__EXERCISES__
1. According to the book description, at which two universities was the course behind it taught?
2. Extract the passage of the book description starting with "A Course in Econometrics is" and going on through "own critical opinions.".

__DOCUMENT__

A Course in Econometrics
Harvard University Press, 1991 - Business & Economics - 405 pages
This text prepares first-year graduate students and advanced undergraduates for empirical research in economics, and also equips them for specialization in econometric theory, business, and sociology.
A Course in Econometrics is likely to be the text most thoroughly attuned to the needs of your students. Derived from the course taught by Arthur S. Goldberger at the University of Wisconsin-Madison and at Stanford University, it is specifically designed for use over two semesters, offers students the most thorough grounding in introductory statistical inference, and offers a substantial amount of interpretive material. The text brims with insights, strikes a balance between rigor and intuition, and provokes students to form their own critical opinions.

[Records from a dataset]
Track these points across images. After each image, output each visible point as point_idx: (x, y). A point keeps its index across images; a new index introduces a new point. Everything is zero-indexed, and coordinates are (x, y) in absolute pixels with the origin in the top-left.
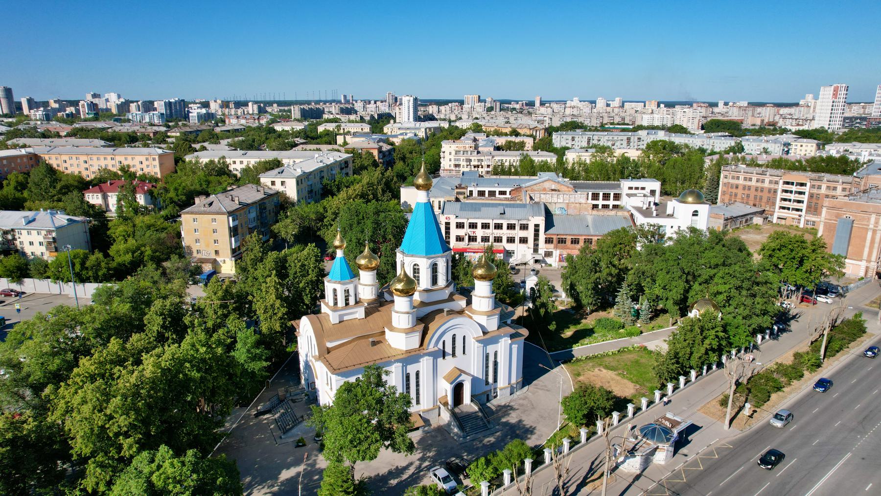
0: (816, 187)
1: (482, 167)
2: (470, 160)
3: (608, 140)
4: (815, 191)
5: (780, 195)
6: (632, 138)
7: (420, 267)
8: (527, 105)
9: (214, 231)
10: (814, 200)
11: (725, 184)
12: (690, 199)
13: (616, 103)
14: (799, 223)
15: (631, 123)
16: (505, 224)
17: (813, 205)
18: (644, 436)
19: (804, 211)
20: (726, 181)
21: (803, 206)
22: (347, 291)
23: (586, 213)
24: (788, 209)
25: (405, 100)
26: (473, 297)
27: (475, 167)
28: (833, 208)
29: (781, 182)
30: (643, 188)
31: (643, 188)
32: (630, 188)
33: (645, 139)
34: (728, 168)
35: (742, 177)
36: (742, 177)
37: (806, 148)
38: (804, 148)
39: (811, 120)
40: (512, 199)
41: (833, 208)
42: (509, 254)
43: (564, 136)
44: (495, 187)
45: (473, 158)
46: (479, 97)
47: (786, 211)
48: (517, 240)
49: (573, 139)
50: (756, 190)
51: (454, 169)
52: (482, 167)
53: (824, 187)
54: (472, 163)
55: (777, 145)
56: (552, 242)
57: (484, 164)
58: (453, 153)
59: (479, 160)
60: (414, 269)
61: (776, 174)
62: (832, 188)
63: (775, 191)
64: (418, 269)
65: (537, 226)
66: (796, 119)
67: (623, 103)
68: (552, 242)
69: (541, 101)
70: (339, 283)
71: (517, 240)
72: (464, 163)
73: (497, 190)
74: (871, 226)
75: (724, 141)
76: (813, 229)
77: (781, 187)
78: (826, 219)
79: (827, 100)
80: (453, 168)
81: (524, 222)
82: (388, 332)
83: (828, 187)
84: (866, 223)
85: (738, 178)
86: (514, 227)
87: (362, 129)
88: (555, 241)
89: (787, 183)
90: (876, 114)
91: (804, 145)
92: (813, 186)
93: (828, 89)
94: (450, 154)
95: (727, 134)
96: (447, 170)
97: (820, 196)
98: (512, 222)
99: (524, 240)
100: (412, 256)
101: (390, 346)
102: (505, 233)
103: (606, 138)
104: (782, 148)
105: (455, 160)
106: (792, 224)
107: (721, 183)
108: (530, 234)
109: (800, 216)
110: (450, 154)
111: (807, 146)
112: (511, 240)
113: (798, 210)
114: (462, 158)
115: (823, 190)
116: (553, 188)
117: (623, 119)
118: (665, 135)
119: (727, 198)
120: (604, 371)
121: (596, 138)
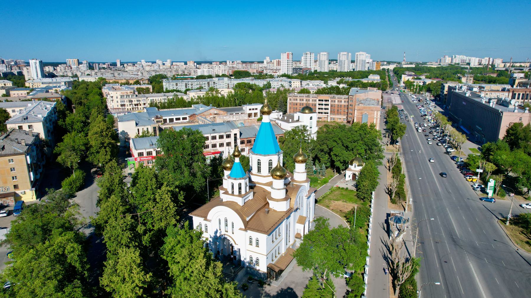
0: (333, 101)
1: (140, 105)
2: (132, 101)
3: (197, 84)
4: (333, 103)
5: (318, 106)
6: (210, 82)
7: (261, 162)
8: (111, 65)
9: (12, 169)
10: (333, 108)
11: (290, 103)
12: (307, 111)
13: (168, 63)
14: (328, 119)
15: (188, 74)
16: (218, 136)
17: (333, 110)
18: (396, 223)
19: (329, 113)
20: (290, 101)
21: (329, 111)
22: (240, 184)
23: (254, 124)
24: (322, 113)
25: (32, 62)
26: (223, 180)
27: (135, 105)
28: (359, 110)
29: (317, 100)
30: (256, 109)
31: (256, 109)
32: (250, 109)
33: (217, 83)
34: (291, 95)
35: (298, 99)
36: (298, 99)
37: (296, 84)
38: (295, 84)
39: (279, 70)
40: (192, 122)
41: (359, 110)
42: (221, 153)
43: (171, 83)
44: (172, 116)
45: (133, 100)
46: (78, 60)
47: (320, 114)
48: (225, 144)
49: (177, 85)
50: (300, 105)
51: (121, 107)
52: (140, 105)
53: (336, 101)
54: (133, 103)
55: (286, 82)
56: (244, 143)
57: (142, 102)
58: (119, 97)
59: (138, 101)
60: (269, 163)
61: (314, 96)
62: (340, 101)
63: (315, 105)
64: (271, 163)
65: (235, 135)
66: (272, 70)
67: (172, 62)
68: (244, 143)
69: (120, 63)
70: (243, 178)
71: (225, 144)
72: (127, 103)
73: (174, 118)
74: (375, 117)
75: (260, 82)
76: (334, 121)
77: (318, 102)
78: (357, 115)
79: (285, 62)
80: (120, 107)
81: (228, 133)
82: (270, 202)
83: (338, 101)
84: (373, 115)
85: (297, 100)
86: (223, 137)
87: (5, 84)
88: (246, 142)
89: (320, 100)
90: (304, 67)
91: (295, 82)
92: (332, 101)
93: (284, 54)
94: (117, 98)
95: (253, 78)
96: (116, 109)
97: (336, 106)
98: (222, 134)
99: (228, 144)
100: (269, 155)
101: (275, 211)
102: (218, 141)
103: (196, 83)
104: (289, 84)
105: (121, 102)
106: (325, 120)
107: (288, 103)
108: (232, 140)
109: (328, 116)
110: (117, 98)
111: (296, 82)
112: (221, 145)
113: (325, 113)
114: (126, 100)
115: (336, 103)
116: (216, 113)
117: (184, 72)
118: (228, 80)
119: (292, 110)
120: (336, 202)
121: (190, 83)
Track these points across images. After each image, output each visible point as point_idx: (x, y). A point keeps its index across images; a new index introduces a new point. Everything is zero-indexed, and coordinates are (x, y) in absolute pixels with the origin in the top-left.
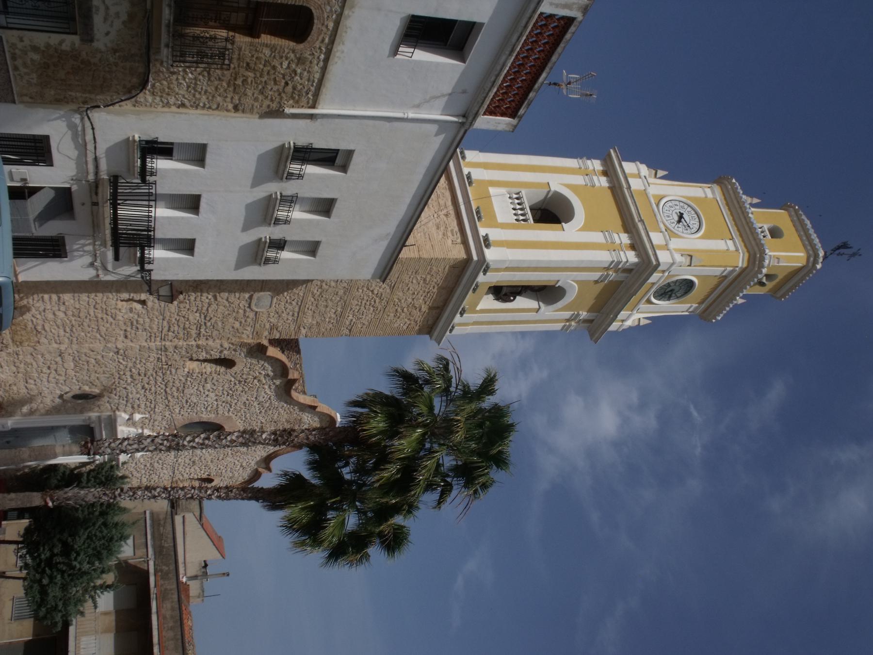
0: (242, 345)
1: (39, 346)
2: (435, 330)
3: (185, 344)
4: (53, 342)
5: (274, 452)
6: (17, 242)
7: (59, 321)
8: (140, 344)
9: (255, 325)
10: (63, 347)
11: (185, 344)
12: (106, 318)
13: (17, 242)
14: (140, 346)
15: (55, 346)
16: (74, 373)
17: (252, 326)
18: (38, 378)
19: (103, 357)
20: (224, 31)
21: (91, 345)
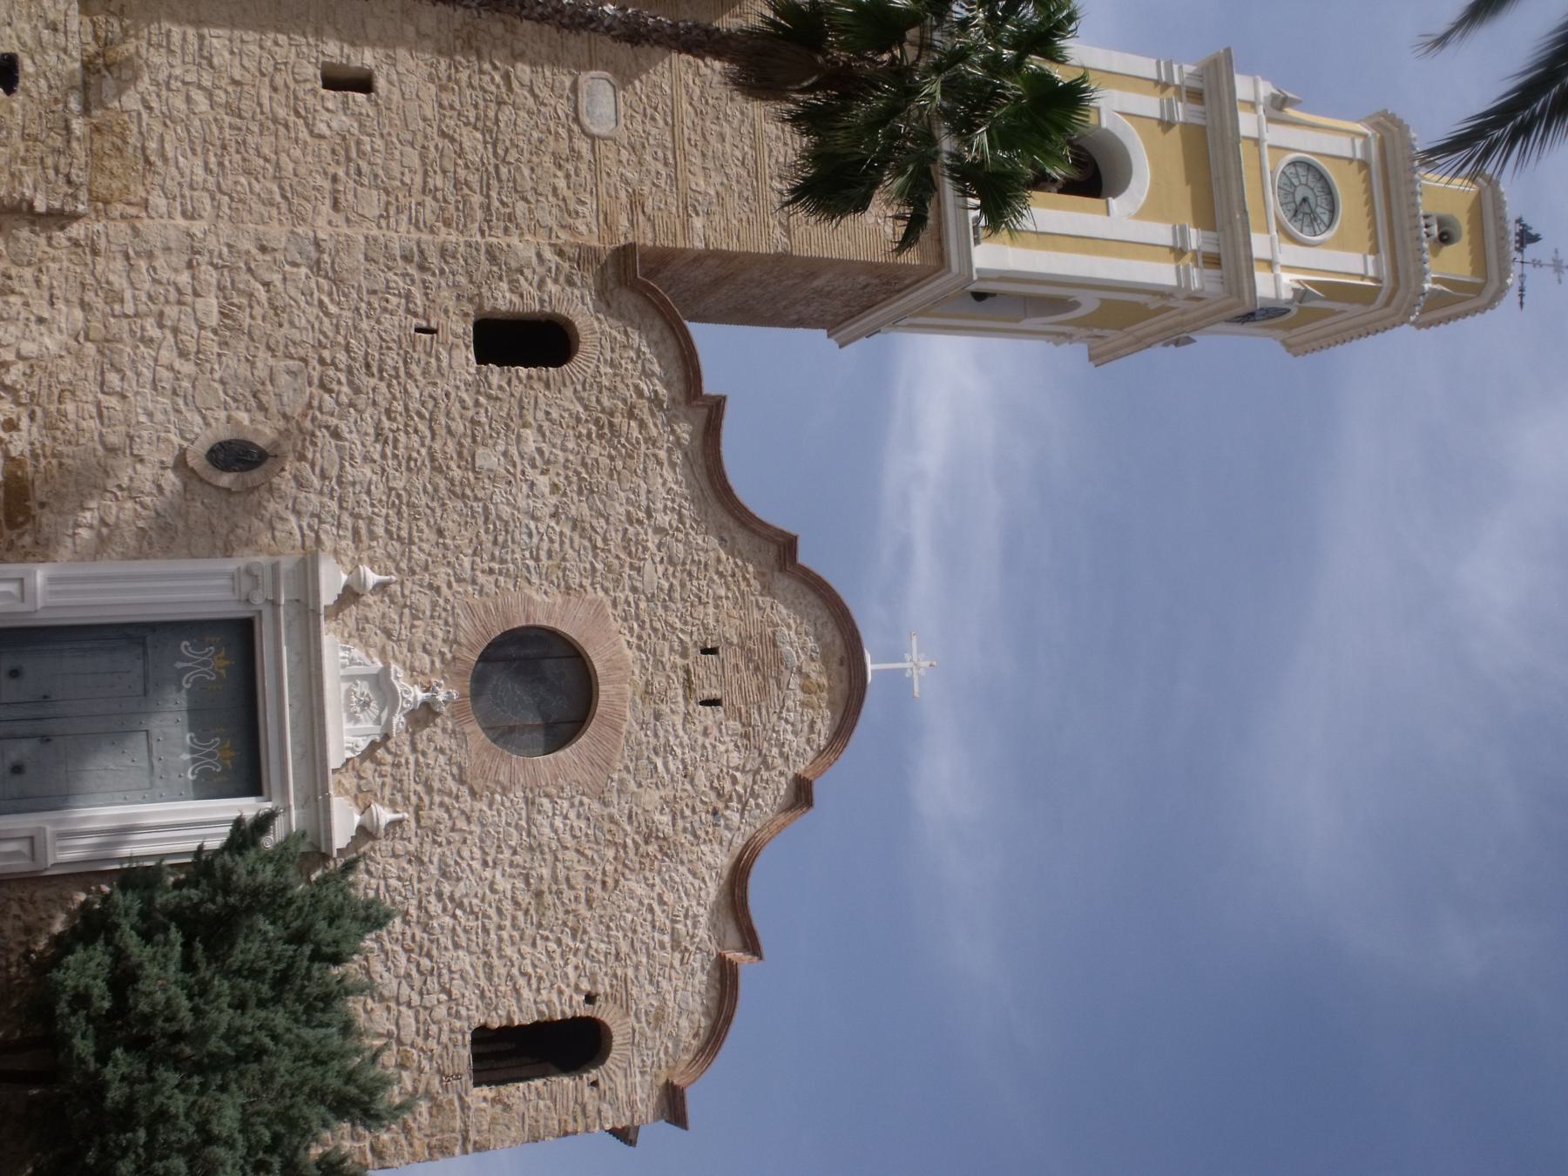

__RESPONSES TO THE TASKS__
1. The University of Wisconsin-Madison and Stanford University.

2.
A Course in Econometrics is likely to be the text most thoroughly attuned to the needs of your students. Derived from the course taught by Arthur S. Goldberger at the University of Wisconsin-Madison and at Stanford University, it is specifically designed for use over two semesters, offers students the most thorough grounding in introductory statistical inference, and offers a substantial amount of interpretive material. The text brims with insights, strikes a balance between rigor and intuition, and provokes students to form their own critical opinions.